Fast Friends - Part I
August 5 - London, England
When I get back to New York and we talk about my trip, you can ask me about Jens or Jason or the Dutch Girls and I’ll smile with memory and tell you something about them. But if you ask about Scott, Brian, or Monica I think I’ll just ask who you’re talking about.
Scott, Brian, and Monica (the boys are from Seattle, Monica is from Melbourne, Australia) are who I spent yesterday with. We were sharing a 12-bed room across from Hyde Park in London and we said hi and exchanged names and took the tube to Westminster because Brian had never seen Big Ben—the boys had one night in London, the result of a long layover between flights.
We sat on the wall at the edge of the Thames, next to the bridge that leads to Parliament and Scott explained what I already knew. “The people I meet when I’m traveling, we don’t keep in touch and stay close friends. These aren’t people I’m going to invite to my wedding. But for a day or a couple days it’s really nice to have someone to spend time with. You both kind of need it, so you go get dinner together or get some beers,” he said. “You’re five-hour friends.”
The five-hour friend has been a staple of my European travel experience. Much more than Asia, and even more than Australia, I’ve been meeting people almost every day who I spend a single evening with and never see again. They wake up early to catch a train or I wake up early to catch a bus and that’s that. For a while you can remember what they looked like and what country they were from, but soon you forget which one was Scott and which one was Brian. In a couple weeks you aren’t sure if you met in Sweden or Denmark, but then you remember which hostel porch it was where you first said hello and then you know it was Copenhagen where you saw the cover band with the male singer who did the fantastic cover of Bonnie Raitt’s “I Can’t Make You Love Me.”
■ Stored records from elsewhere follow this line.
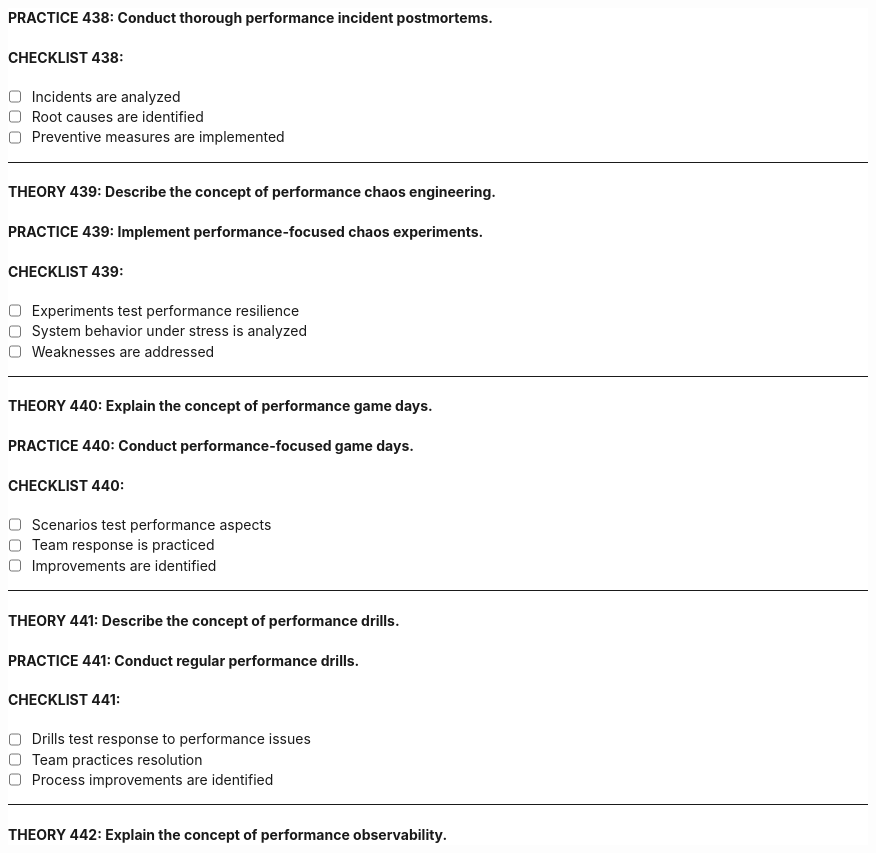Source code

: #### PRACTICE 438: Conduct thorough performance incident postmortems.

#### CHECKLIST 438:

- [ ] Incidents are analyzed
- [ ] Root causes are identified
- [ ] Preventive measures are implemented

---

#### THEORY 439: Describe the concept of performance chaos engineering.

#### PRACTICE 439: Implement performance-focused chaos experiments.

#### CHECKLIST 439:

- [ ] Experiments test performance resilience
- [ ] System behavior under stress is analyzed
- [ ] Weaknesses are addressed

---

#### THEORY 440: Explain the concept of performance game days.

#### PRACTICE 440: Conduct performance-focused game days.

#### CHECKLIST 440:

- [ ] Scenarios test performance aspects
- [ ] Team response is practiced
- [ ] Improvements are identified

---

#### THEORY 441: Describe the concept of performance drills.

#### PRACTICE 441: Conduct regular performance drills.

#### CHECKLIST 441:

- [ ] Drills test response to performance issues
- [ ] Team practices resolution
- [ ] Process improvements are identified

---

#### THEORY 442: Explain the concept of performance observability.
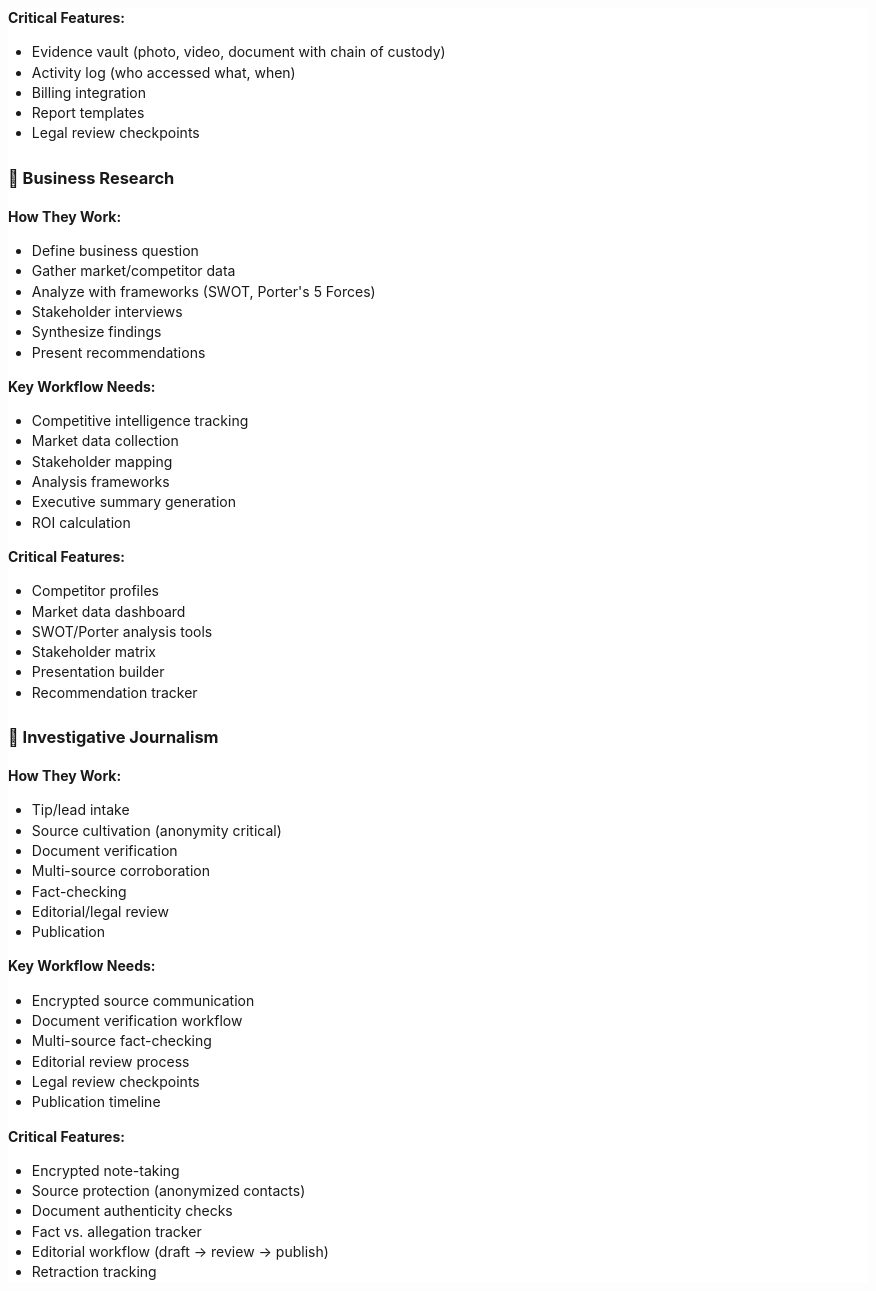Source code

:**Critical Features:**
- Evidence vault (photo, video, document with chain of custody)
- Activity log (who accessed what, when)
- Billing integration
- Report templates
- Legal review checkpoints

### 💼 Business Research
**How They Work:**
- Define business question
- Gather market/competitor data
- Analyze with frameworks (SWOT, Porter's 5 Forces)
- Stakeholder interviews
- Synthesize findings
- Present recommendations

**Key Workflow Needs:**
- Competitive intelligence tracking
- Market data collection
- Stakeholder mapping
- Analysis frameworks
- Executive summary generation
- ROI calculation

**Critical Features:**
- Competitor profiles
- Market data dashboard
- SWOT/Porter analysis tools
- Stakeholder matrix
- Presentation builder
- Recommendation tracker

### 📰 Investigative Journalism
**How They Work:**
- Tip/lead intake
- Source cultivation (anonymity critical)
- Document verification
- Multi-source corroboration
- Fact-checking
- Editorial/legal review
- Publication

**Key Workflow Needs:**
- Encrypted source communication
- Document verification workflow
- Multi-source fact-checking
- Editorial review process
- Legal review checkpoints
- Publication timeline

**Critical Features:**
- Encrypted note-taking
- Source protection (anonymized contacts)
- Document authenticity checks
- Fact vs. allegation tracker
- Editorial workflow (draft → review → publish)
- Retraction tracking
It’s a strange thing to get so good at goodbye. In the beginning, the phenomenon was how quickly you became close to people, what fast friends we all were. But maybe we were wrong; maybe what happened fast was we acted like friends. Your voice falls into a comfortable tone, you laugh easily and break bread and buy rounds of beer. These are the things you do with friends, not people you met 90-minutes ago. But maybe the truth is we don’t have any friends. And since none of us have anyone, we’re all willing to fill the void for each other. At least for a few hours.